Zama vs ZK Proofs vs MPC
Before FHE, most privacy tools came with trade-offs.
Zero-knowledge Proofs
Zero-knowledge proofs let you prove something is true without revealing the data, but they cannot do the actual work that produces the result. Think of it like checking someone’s exam answers without ever seeing how they solved the questions. ZK proofs only confirm the answers are valid, but it cannot solve the problems for you.
Trusted Execution Environments (TEEs)
TEEs are special secure areas inside a processor where code can run privately. But for them to work, you must trust the company that built the chip. And while the code runs, your data does become visible inside that secure area, meaning privacy depends entirely on whether that hardware truly stays secure. If the chip is hacked, your data is exposed.
Multi-Party Computation (MPC)
MPC avoids a single point of failure by splitting your data into pieces and giving each piece to different parties. No one gets the full picture, but each party still sees a part of your information. This adds complexity and still requires trusting that none of the parties misbehave or collude.
TFHE doesn’t prove, assume, or split. It computes just like a normal computer, while the data stays encrypted the entire time. Zama’s approach is unique as it brings the full programmability of TEEs, the trustlessness of ZK, and the collaborative security of MPC all without inheriting their weaknesses.
| Technology | Arbitrary computation? | Needs trusted hardware? | Data ever visible to anyone? |
| ZK Proofs | No (proof only) | No | No |
| TEEs (SGX, etc.) | Yes | Yes | Yes (to hardware vendor) |
| MPC | Yes | No | Yes (to the participating parties) |
| Zama TFHE | Yes | No | No |
Drawbacks of Zama
While Zama’s technology is promising, it isn’t ready to power large-scale, everyday applications yet.
Fully Homomorphic Encryption is still far slower than normal computation, which means running AI models or smart contracts under FHE can take seconds or minutes instead of milliseconds. This makes real-time applications like trading systems or interactive apps hard to build today.
Furthermore, most uses are still in the prototype or testnet stage, and developers often need to redesign their apps to fit within FHE’s performance limits. On blockchains, fhEVM is early and not yet supported across major tooling or wallets. And because the ecosystem is evolving quickly, teams must work with libraries that are still changing.

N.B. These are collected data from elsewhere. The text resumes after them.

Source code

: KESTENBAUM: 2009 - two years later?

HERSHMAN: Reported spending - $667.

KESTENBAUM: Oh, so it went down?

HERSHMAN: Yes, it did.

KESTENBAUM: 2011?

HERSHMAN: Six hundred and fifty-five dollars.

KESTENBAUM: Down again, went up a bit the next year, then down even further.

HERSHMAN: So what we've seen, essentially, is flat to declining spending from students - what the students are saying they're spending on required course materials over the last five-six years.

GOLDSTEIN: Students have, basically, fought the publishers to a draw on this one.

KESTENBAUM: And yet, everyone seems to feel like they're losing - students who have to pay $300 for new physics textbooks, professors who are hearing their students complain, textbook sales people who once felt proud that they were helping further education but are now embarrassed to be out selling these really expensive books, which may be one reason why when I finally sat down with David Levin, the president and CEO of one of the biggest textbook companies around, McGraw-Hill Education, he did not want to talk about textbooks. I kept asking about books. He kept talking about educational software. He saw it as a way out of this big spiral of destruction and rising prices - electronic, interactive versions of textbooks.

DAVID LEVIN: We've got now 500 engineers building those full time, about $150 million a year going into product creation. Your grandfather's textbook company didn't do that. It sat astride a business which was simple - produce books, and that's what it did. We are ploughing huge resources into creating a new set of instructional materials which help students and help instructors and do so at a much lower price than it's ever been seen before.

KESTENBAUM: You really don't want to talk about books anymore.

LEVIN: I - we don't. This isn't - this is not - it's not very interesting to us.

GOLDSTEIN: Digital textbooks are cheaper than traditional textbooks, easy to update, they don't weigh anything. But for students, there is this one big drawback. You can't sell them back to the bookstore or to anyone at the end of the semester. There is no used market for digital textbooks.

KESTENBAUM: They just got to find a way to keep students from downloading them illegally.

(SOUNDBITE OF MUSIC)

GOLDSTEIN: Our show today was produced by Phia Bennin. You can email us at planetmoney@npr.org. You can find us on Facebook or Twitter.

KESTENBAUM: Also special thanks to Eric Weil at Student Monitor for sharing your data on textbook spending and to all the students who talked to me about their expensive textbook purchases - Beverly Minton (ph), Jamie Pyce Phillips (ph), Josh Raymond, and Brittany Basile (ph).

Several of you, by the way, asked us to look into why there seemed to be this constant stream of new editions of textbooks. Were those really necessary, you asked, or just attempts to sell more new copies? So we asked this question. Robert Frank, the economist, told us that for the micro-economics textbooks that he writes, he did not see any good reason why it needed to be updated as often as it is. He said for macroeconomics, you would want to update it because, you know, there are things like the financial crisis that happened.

Lastly, because FHE enables full data confidentiality, deployments in regulated industries (finance, healthcare, identity) will require clear compliance frameworks. This isn’t a blocker, but it does mean large institutions can’t adopt FHE widely until standards and regulatory guidance mature.
Conclusion
Zama’s Fully Homomorphic Encryption is built for the long-term future; for blockchains and AI that compute on encrypted data without ever seeing it.

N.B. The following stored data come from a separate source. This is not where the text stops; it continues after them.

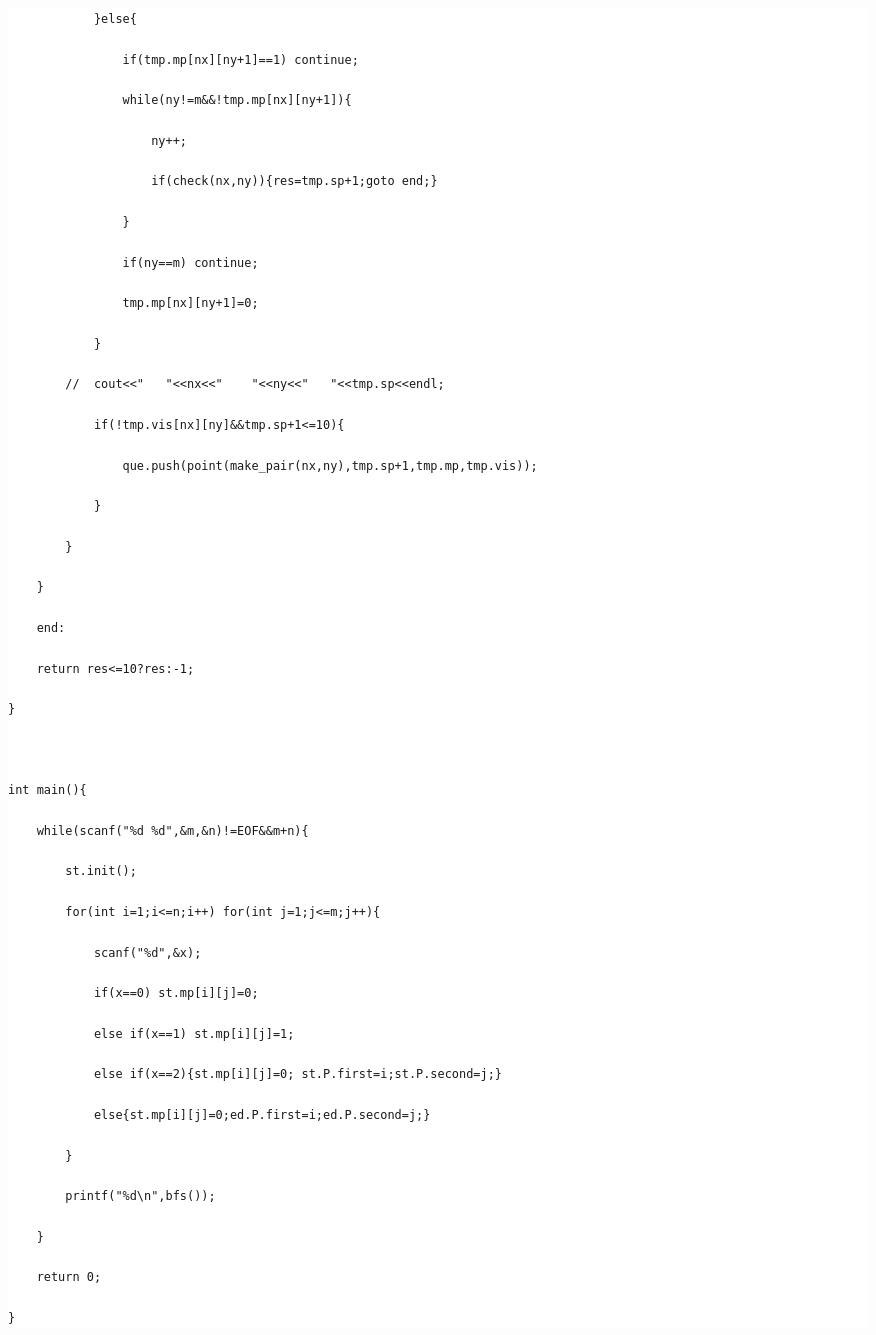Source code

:     			}else{

    				if(tmp.mp[nx][ny+1]==1) continue;

    				while(ny!=m&&!tmp.mp[nx][ny+1]){

    					ny++;

    					if(check(nx,ny)){res=tmp.sp+1;goto end;}

    				} 

    				if(ny==m) continue;

    				tmp.mp[nx][ny+1]=0;

    			}

    		//	cout<<"   "<<nx<<"    "<<ny<<"   "<<tmp.sp<<endl; 

    			if(!tmp.vis[nx][ny]&&tmp.sp+1<=10){

    				que.push(point(make_pair(nx,ny),tmp.sp+1,tmp.mp,tmp.vis));

    			}

    		}

    	}

    	end:

    	return res<=10?res:-1;

    } 

    

    int main(){

    	while(scanf("%d %d",&m,&n)!=EOF&&m+n){

    		st.init();

    		for(int i=1;i<=n;i++) for(int j=1;j<=m;j++){

    			scanf("%d",&x);

    			if(x==0) st.mp[i][j]=0;

    			else if(x==1) st.mp[i][j]=1;

    			else if(x==2){st.mp[i][j]=0; st.P.first=i;st.P.second=j;}

    			else{st.mp[i][j]=0;ed.P.first=i;ed.P.second=j;} 

    		}

    		printf("%d\n",bfs());

    	}

    	return 0;

    }

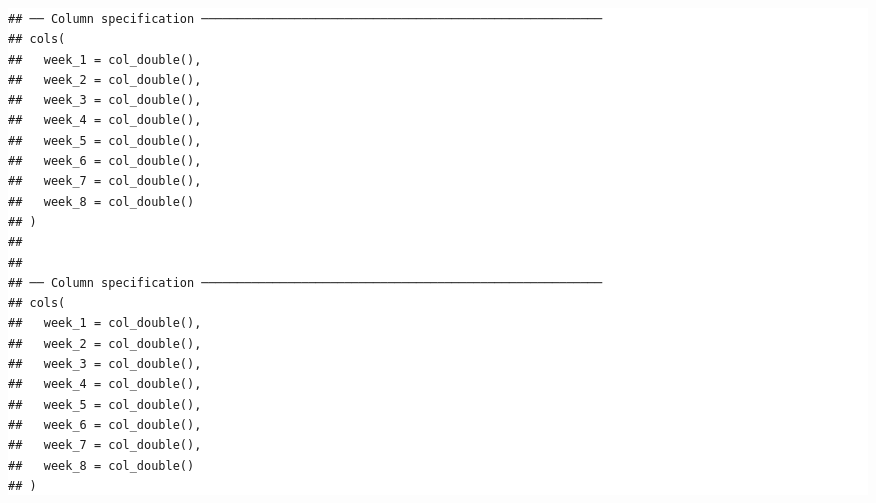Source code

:     ## ── Column specification ────────────────────────────────────────────────────────
    ## cols(
    ##   week_1 = col_double(),
    ##   week_2 = col_double(),
    ##   week_3 = col_double(),
    ##   week_4 = col_double(),
    ##   week_5 = col_double(),
    ##   week_6 = col_double(),
    ##   week_7 = col_double(),
    ##   week_8 = col_double()
    ## )
    ## 
    ## 
    ## ── Column specification ────────────────────────────────────────────────────────
    ## cols(
    ##   week_1 = col_double(),
    ##   week_2 = col_double(),
    ##   week_3 = col_double(),
    ##   week_4 = col_double(),
    ##   week_5 = col_double(),
    ##   week_6 = col_double(),
    ##   week_7 = col_double(),
    ##   week_8 = col_double()
    ## )
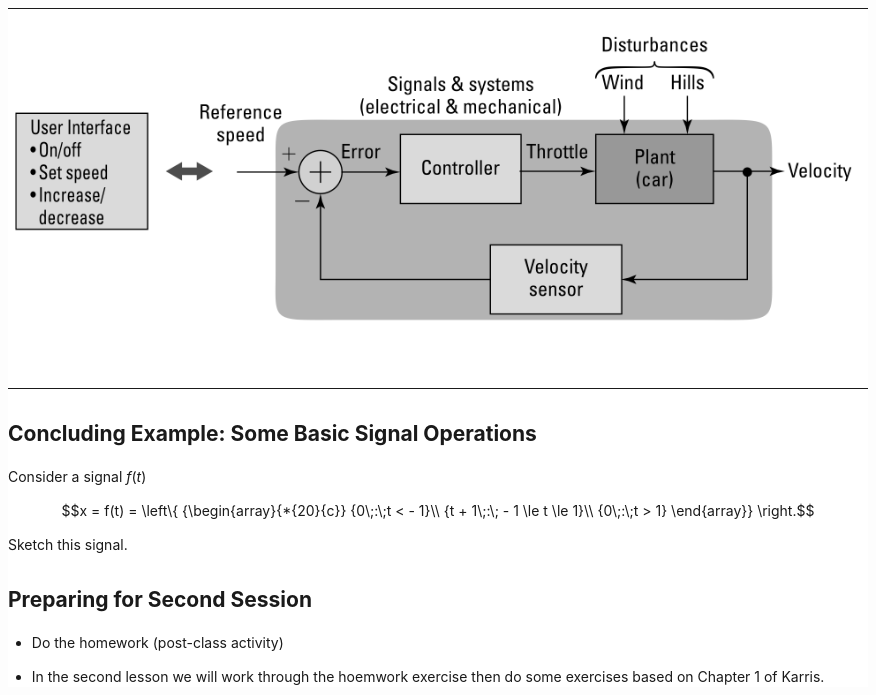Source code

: ----

![Cruise control -- a control system](pictures/cruisecontrol.png)

----

## Concluding Example: Some Basic Signal Operations

Consider a signal $f(t)$

$$x = f(t) = \left\{ {\begin{array}{*{20}{c}}
{0\;:\;t <  - 1}\\
{t + 1\;:\; - 1 \le t \le 1}\\
{0\;:\;t > 1}
\end{array}} \right.$$

Sketch this signal.

## Preparing for Second Session

* Do the homework (post-class activity)

* In the second lesson we will work through the hoemwork exercise then do some
exercises based on Chapter 1 of Karris.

Ledger is already helping build that future as one of Zama’s institutional MPC operators securing its confidential blockchain.

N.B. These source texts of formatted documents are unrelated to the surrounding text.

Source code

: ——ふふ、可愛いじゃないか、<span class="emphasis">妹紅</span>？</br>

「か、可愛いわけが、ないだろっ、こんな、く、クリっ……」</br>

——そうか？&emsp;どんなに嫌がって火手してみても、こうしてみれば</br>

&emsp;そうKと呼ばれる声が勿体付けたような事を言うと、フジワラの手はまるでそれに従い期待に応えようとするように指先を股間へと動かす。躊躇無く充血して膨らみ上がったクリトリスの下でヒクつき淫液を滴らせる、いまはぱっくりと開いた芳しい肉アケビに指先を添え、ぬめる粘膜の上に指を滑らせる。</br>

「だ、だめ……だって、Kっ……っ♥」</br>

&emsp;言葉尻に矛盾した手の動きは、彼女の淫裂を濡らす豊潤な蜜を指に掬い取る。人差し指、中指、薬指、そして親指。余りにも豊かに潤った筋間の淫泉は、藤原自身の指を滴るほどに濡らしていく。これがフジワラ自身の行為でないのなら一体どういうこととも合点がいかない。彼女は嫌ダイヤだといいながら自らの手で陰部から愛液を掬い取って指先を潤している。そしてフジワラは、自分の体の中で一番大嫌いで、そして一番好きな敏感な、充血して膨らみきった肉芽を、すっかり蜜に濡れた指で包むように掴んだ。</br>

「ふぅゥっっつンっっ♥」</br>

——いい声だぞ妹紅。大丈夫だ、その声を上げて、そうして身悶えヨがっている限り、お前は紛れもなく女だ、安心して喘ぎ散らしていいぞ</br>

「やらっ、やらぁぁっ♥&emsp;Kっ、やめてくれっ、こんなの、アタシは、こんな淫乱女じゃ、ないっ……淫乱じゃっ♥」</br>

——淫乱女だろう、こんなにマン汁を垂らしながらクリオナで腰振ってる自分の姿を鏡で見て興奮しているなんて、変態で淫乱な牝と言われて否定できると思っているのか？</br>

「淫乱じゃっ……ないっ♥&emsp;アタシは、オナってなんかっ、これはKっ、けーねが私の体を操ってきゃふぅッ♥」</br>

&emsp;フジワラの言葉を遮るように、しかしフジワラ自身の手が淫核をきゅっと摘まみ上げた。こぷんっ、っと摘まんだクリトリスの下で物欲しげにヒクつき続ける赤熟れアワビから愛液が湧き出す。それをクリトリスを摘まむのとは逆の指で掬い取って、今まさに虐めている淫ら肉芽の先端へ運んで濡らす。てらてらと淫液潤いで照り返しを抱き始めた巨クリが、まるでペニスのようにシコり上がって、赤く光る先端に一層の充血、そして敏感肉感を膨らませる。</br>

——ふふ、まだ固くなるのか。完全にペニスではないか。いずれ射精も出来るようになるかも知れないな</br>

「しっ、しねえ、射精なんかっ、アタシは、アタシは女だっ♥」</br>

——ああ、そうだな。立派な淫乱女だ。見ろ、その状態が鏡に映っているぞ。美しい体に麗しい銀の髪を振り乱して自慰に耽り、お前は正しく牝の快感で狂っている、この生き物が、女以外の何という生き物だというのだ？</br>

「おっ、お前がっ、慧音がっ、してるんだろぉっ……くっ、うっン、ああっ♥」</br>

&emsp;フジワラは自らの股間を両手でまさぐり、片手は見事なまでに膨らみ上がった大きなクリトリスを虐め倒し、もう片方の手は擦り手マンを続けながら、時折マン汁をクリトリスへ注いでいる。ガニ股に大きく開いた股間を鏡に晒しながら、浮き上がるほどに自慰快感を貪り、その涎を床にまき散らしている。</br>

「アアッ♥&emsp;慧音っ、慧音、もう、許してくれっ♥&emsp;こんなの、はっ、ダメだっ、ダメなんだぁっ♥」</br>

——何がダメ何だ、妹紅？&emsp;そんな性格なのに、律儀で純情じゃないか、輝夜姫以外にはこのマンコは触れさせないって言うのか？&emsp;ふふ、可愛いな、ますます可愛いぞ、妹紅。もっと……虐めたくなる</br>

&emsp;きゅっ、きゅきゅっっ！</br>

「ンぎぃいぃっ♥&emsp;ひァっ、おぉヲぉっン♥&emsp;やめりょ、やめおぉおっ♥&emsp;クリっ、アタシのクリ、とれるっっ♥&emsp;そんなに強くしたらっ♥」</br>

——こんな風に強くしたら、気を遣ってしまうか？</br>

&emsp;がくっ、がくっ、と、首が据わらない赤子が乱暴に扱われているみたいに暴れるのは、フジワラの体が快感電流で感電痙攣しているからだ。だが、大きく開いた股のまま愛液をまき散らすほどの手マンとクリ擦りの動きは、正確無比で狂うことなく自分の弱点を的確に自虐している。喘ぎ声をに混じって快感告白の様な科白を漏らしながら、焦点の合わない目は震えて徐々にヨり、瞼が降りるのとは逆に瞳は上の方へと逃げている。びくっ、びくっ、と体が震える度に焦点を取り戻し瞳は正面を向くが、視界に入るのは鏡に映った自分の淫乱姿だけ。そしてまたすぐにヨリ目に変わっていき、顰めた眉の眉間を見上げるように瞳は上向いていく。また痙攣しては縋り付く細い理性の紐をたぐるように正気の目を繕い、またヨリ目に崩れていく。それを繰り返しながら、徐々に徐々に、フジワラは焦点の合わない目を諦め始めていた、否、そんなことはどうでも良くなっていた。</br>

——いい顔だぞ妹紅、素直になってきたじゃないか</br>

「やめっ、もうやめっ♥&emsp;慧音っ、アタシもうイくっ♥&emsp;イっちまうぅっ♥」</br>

But you don’t have to wait.
Today, your Ledger secure touchscreen signers are the gold standard in immediate, unbreakable digital identity protection. With the Security Key app, your signer supports passkeys, FIDO2, and WebAuthn logins. Crucially, private keys never leave the certified Secure Element chip, so every action requires your physical verification.
It renders phishing and server breaches useless, since no remote attacker can ever impersonate you. Secure your digital identity today with hardware that is already helping build the encrypted internet of tomorrow.
Frequently Asked Questions
Q: Is Zama a blockchain?
A: Zama is primarily a cryptography company and tooling provider; its protocol acts as a confidentiality layer compatible with existing blockchains rather than a single new L1 that replaces them.
Q: Does Zama have a token now?
A: No, but there is a $ZAMA crypto token planned for its confidentiality protocol coming soon.
Q: Can I run any ML model with FHE today?
A: Small to medium models (quantized, optimized) are practical in many cases. Large, unquantized models are still challenging due to compute and memory cost.